One of the top athletic apparel brands has been a lousy investment over the last 10 years. Shares of Under Armour (UA -2.04%) (UAA -2.04%) are down 28% since April 2012, underperforming the S&P 500 return of 209%. But the stock could be set for much better showing over the next decade.

Under CEO Patrik Frisk, who took over in Jan. 2020 for company founder Kevin Plank, Under Armour has gotten itself in fighting shape. Revenue and margins are rising, and its disciplined approach to managing costs could be rewarded with a higher stock price soon enough.

Under Armour is delivering profitable growth

Frisk is pushing all the right buttons to give investors reasons to invest in this recovering athletic wear brand. In his letter to shareholders in March 2022, he said: "We are intentional in creating and pulling levers that drive our profitability." Management's actions back this up. Less than a year after Frisk took over as CEO, Under Armour sold its MyFitnessPal platform for $345 million to Francisco Partners. The sale of the digital fitness subscription business got Under Armour more focused on delivering growth where it matters.

A jogger wearing high performance athletic apparel.

Image source: Getty Images.

In 2021, growth accelerated to 27% as revenue hit $5.7 billion. Frisk got the brand more focused on serving the customer while also bringing costs down. "Our efforts to pursue a clearly defined target consumer, rebase our cost structure, and fundamentally change the way we work are beginning to yield results," Frisk said in the shareholder letter in March. 

Gross margin improved to 50.4% last year, partly driven by strong pricing and the exit of the MyFitnessPal business. Operating margin also rebounded nicely.

Chart showing Under Armour's gross profit and operating margins dipping and then rising again since 2018.

Data by YCharts .

During the fourth-quarter earnings call, Frisk noted that inventory levels are the "healthiest they've been in the last decade." This indicates that supply is better aligned with demand, which should continue to contribute to strong margin performance.

Most impressive is that Under Armour is making the right moves to align costs while not sacrificing investments to grow the top line.

Chart showing Under Armour's revenue falling in 2020 and 2021 before rising again.

Data by YCharts.

Like all retailers right now, Under Armour continues to deal with near-term headwinds, such as ongoing COVID-19 challenges and supply chain issues. There were some pockets of weakness in the fourth quarter, including a double-digit decline in revenue in Latin America. But management characterized these headwinds as a "temporary speed bump on our road to continued profitable growth over the long term." 

At a share price of under $15, Under Armour's class A shares trade at a price-to-earnings ratio of 19.7, which is a steep discount to the valuations of comparable apparel stocks like Nike and Lululemon.
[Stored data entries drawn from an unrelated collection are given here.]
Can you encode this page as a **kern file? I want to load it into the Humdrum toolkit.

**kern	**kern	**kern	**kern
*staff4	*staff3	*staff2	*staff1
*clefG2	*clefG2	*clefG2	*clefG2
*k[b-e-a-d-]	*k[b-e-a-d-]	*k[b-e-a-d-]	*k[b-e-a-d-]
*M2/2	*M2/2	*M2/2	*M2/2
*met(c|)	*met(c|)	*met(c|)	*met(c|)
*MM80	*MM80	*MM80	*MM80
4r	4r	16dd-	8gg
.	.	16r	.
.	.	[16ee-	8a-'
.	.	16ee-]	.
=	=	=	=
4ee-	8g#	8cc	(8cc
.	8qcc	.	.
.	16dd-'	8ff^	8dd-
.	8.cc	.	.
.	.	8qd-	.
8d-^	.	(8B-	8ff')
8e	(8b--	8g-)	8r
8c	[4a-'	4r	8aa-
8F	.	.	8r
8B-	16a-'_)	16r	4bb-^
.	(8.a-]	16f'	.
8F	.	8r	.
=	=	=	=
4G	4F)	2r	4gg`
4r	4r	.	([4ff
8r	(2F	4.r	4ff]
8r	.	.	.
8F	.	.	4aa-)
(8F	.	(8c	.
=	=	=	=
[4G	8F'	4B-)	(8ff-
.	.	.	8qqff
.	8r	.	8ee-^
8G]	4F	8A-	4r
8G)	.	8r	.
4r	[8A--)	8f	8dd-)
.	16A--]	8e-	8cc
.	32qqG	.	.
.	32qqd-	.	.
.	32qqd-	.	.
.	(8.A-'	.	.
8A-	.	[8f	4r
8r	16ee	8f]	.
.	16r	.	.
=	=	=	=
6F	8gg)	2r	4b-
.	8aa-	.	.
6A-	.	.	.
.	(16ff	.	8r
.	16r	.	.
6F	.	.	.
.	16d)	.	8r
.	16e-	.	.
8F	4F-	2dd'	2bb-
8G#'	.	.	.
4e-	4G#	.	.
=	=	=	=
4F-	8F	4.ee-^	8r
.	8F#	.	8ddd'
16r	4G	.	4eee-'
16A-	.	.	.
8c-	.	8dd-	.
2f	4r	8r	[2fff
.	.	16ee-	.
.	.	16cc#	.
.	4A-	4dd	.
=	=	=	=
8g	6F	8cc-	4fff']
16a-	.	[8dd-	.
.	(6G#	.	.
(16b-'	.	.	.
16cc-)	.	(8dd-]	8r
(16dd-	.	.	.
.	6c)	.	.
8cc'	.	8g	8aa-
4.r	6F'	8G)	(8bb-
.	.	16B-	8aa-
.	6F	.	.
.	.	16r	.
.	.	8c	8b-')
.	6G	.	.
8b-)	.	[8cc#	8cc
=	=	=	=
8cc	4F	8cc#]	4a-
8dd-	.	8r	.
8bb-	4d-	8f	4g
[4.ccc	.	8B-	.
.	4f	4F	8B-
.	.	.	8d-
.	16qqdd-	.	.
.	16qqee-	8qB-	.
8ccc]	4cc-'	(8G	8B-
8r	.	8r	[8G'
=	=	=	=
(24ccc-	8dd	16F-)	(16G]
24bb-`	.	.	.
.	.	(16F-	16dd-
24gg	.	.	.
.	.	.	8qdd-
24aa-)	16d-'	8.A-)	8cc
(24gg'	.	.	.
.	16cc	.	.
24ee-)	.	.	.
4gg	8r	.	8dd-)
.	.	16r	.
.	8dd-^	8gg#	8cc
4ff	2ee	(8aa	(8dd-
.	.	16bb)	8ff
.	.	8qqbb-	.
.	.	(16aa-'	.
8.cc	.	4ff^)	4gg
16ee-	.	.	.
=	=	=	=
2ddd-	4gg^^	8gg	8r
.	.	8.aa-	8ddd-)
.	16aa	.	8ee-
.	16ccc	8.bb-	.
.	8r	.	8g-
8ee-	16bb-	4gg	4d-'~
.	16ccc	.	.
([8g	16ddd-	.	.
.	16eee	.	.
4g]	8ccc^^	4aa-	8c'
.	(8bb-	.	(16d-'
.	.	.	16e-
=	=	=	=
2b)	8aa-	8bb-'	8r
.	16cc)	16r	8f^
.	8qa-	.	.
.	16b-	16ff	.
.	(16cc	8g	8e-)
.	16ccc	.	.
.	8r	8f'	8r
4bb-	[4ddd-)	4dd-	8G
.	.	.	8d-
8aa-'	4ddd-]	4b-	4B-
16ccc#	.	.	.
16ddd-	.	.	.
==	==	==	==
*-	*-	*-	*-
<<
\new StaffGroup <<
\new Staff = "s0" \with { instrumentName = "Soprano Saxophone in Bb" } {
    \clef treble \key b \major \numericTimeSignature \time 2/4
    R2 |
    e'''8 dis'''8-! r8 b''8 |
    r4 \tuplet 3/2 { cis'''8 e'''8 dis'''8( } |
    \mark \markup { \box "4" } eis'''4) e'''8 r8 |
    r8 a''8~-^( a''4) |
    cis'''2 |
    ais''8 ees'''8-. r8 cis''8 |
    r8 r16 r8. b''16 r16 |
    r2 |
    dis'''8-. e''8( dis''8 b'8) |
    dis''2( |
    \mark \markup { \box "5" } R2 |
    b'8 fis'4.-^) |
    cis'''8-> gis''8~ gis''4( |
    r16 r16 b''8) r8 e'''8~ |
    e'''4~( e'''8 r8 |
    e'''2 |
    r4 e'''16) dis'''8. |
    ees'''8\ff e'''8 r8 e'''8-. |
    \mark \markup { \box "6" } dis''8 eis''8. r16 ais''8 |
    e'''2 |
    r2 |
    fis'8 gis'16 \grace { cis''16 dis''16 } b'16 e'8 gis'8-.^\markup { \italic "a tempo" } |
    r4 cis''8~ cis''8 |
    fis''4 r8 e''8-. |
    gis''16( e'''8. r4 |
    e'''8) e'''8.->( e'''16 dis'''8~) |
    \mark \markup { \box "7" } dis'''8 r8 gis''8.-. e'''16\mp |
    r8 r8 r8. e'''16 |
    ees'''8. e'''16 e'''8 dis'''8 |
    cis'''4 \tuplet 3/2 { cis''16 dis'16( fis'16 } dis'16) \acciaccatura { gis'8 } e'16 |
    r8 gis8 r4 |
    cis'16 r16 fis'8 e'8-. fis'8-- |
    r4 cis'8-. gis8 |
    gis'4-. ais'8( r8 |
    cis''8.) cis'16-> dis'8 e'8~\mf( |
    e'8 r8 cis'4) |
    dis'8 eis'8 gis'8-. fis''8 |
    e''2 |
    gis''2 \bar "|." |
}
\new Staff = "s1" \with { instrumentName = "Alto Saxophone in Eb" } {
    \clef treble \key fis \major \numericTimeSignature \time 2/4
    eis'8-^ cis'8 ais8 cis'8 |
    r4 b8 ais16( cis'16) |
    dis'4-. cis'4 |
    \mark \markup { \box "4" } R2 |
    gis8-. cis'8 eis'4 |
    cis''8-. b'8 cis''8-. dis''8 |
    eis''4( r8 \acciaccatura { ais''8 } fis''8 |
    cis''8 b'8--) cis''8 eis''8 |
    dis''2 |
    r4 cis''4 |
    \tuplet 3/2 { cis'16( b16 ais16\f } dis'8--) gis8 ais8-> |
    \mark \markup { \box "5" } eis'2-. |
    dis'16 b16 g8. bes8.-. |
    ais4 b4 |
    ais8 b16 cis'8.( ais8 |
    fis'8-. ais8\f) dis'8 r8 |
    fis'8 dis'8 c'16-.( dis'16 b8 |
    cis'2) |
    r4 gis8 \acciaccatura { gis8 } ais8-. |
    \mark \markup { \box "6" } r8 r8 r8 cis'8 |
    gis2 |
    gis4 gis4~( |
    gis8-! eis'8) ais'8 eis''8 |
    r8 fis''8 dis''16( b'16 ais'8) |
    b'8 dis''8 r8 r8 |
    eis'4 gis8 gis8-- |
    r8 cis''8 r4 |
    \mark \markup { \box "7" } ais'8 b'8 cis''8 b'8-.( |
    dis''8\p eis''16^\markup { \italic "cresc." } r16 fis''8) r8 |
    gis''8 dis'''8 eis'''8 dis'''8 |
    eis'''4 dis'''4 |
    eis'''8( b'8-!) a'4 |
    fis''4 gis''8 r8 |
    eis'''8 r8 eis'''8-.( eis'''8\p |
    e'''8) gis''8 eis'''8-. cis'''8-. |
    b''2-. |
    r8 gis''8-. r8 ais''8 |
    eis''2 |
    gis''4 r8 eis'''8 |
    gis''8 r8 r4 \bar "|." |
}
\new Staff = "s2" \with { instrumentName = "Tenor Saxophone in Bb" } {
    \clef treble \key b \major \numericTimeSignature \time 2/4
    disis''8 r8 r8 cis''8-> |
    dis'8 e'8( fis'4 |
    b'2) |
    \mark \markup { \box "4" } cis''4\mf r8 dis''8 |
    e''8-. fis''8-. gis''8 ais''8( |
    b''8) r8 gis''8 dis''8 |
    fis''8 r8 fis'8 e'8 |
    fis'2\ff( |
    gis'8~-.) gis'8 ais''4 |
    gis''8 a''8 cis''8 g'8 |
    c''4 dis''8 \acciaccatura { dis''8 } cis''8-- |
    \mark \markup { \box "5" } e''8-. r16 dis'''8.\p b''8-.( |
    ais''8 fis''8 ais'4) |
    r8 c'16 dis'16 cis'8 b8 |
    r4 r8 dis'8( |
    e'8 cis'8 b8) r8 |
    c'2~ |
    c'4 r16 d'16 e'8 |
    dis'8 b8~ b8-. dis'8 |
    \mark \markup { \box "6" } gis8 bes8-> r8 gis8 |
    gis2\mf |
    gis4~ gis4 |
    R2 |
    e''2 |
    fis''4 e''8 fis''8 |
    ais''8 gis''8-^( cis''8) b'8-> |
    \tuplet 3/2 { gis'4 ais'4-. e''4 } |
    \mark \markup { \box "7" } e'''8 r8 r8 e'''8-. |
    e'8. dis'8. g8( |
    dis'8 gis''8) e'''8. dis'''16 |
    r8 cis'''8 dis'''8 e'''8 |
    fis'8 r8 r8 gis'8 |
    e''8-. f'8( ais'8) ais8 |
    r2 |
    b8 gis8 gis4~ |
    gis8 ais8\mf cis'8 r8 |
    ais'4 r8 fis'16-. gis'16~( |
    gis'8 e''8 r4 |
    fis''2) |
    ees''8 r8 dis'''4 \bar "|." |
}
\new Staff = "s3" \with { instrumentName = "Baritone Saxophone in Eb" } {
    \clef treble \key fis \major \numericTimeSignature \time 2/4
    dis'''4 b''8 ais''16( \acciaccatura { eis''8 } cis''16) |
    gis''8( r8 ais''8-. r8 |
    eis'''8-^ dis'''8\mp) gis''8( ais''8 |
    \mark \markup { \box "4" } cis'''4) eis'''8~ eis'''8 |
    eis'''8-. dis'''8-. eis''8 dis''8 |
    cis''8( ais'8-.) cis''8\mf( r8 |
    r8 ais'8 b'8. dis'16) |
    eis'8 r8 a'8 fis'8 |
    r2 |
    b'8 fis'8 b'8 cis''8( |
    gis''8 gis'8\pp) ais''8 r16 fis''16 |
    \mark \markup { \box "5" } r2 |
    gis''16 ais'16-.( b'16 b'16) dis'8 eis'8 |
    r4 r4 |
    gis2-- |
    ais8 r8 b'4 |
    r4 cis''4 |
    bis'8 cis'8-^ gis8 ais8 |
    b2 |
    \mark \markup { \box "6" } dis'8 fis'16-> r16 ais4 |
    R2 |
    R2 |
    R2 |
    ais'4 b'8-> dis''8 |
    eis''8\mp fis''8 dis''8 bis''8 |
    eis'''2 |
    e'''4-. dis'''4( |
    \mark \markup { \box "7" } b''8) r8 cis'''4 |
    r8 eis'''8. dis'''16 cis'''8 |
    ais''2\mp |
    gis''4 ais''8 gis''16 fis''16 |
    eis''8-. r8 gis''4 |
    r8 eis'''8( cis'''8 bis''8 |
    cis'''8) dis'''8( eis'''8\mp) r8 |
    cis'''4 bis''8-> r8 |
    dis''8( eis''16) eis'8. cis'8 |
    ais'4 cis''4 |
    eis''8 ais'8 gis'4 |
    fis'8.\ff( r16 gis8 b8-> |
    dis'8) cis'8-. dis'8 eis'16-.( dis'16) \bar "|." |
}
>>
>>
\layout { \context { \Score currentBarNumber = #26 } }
Chart showing Under Armour's PE ratio lower than Nike's and Lululemon's in 2022.

Data by YCharts.

Under Armour's competitors admittedly trade at higher valuations because of their superior track records when it comes to growth. However, based on the company's improved operating performance under Frisk, investors would be making a mistake valuing the company based only on its past performance.

Under Armour is looking the part of a growth stock right now, and that means shares could be significantly undervalued compared to where it might trade in the next 10 years.